208 - Lejos, en Berlín

Tengo una vieja amiga que se enamoró, hace muchos años, de un alemán. Pero no de un inmigrante, sino de un alemán de allá, de la tierra del chucrut y la cerveza, de un ciudadano y residente permanente de la ciudad de Berlín.

En esos tiempos no había telefonía celular, ni emails, ni webcams, ni Facebook. Las cartas certificadas tardaban una semana y las llamadas internacionales -además de que valían un ojo, un brazo, una pierna y un huevo- había que pedirlas a la operadora discando triple cero y esperar a que la buena fortuna de las comunicaciones analógicas bendijera con una conexión llena de ruidos, frituras y ecos, que sonaba como si el otro tuviera la cabeza dentro del inodoro y algún maniático tirara de la cadena cada medio minuto.

Así y todo, prehistóricos en materia de tecnología pero muy enamorados, Karina y Boris mantuvieron un año de romance epistolar. Durante esos casi cuatrocientos días, ella se dedicó a trabajar absolutamente de cualquier cosa -recuerdo claramente, inclusive, varios "disfraces" de promotora- para comprar un pasaje de ida en Lufthansa. Él, mientras tanto, de su lado del océano, sacaba Marcos de abajo de las piedras (sí, porque no existían ni los Euros, en esa época) para alquilar, amoblar y equipar un departamento poco más grande que un closet en el cincuenta y pico de la calle Cauestrasse.
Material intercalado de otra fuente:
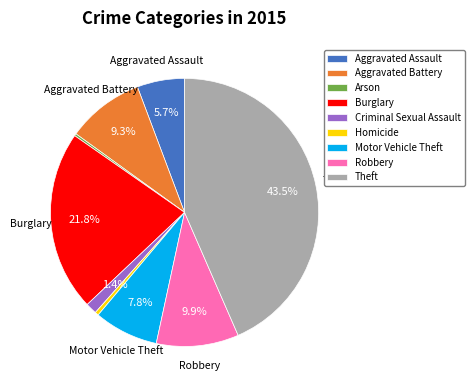

Is there any slice that represents more than half of the pie?

No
Hasta que una tarde de septiembre, con lágrimas en los ojos, lágrimas de emoción por ir al encuentro de su gran amor, y lágrimas de tristeza por dejar la patria, la abracé por última vez en el Aeropuerto Internacional de Ezeiza.

Mili y yo tuvimos muchísima menos paciencia.
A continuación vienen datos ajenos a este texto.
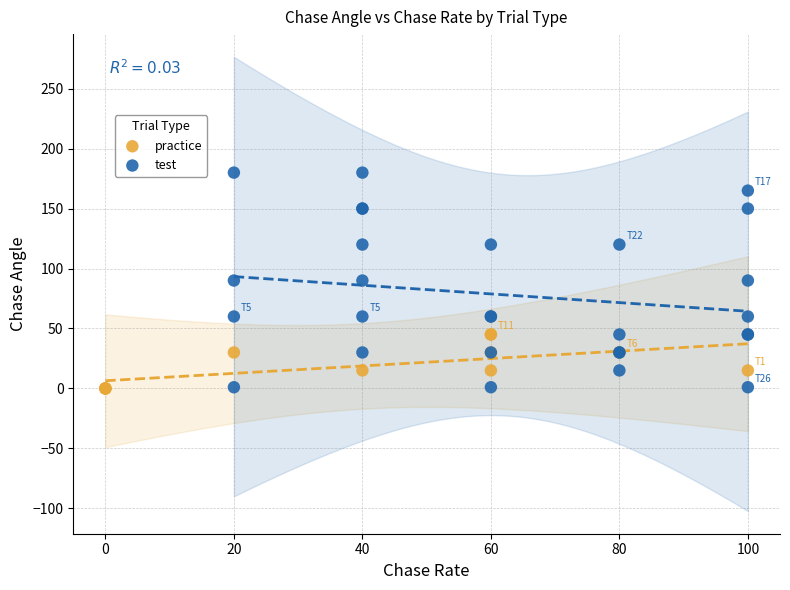

What are all the series names shown in the legend?

practice, test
Es que vivimos en otra época, de otra manera. Con Mili venimos de meses de vernos las caras todos los días, en un cuadrito en el monitor de la computadora. Somos claros exponentes de un tiempo en el cual uno puede intercambiar dos docenas de mensajes de texto al día por costos prácticamente irrisorios. Nos criamos sabiendo que el correo electrónico mataba a la carta convencional.

Pero, además, teníamos una gran ventaja: nos separaban sólo 400 kilómetros, no 16.000.

Así fue que una noche, chateando con Mili, le hice un planteo que, de tan absolutamente lógico, era absurdo:

- Mirá... estás sin laburo, en una ciudad que, fuera de temporada, se muere, y tenés menos chances aún de conseguir algo. Encima, nos vemos con suerte cada quince días y, no sé vos, pero yo te extraño - le dije.
- Yo también te extraño - me contestó - ¿Pero qué querés que haga?
- Mudate.
- ¿Cómo? - la agarré con la guardia baja.
- Que te mudes. Acá, a Buenos Aires, conmigo.
- ¿No te parece un poco apresurado?
- No, no me parece apresurado - me arriesgué - Me parece un completo disparate. Pero también me parece de lo más lógico. Entre estar desempleada y lejos, mejor desempleada y cerca. Además, acá hay más posibilidades de conseguir laburo y, de paso, puedo abrazarte todos los días.

Al otro lado del monitor se puso muy colorada y la mirada se le volvió vidriosa. Me miró un minuto en silencio, mientras trataba de entender la magnitud de lo que acabábamos de discutir.

Y, después de eso, tomó una decisión tan tierna como dificil: Hizo una valija y sacó un pasaje de ida a Buenos Aires.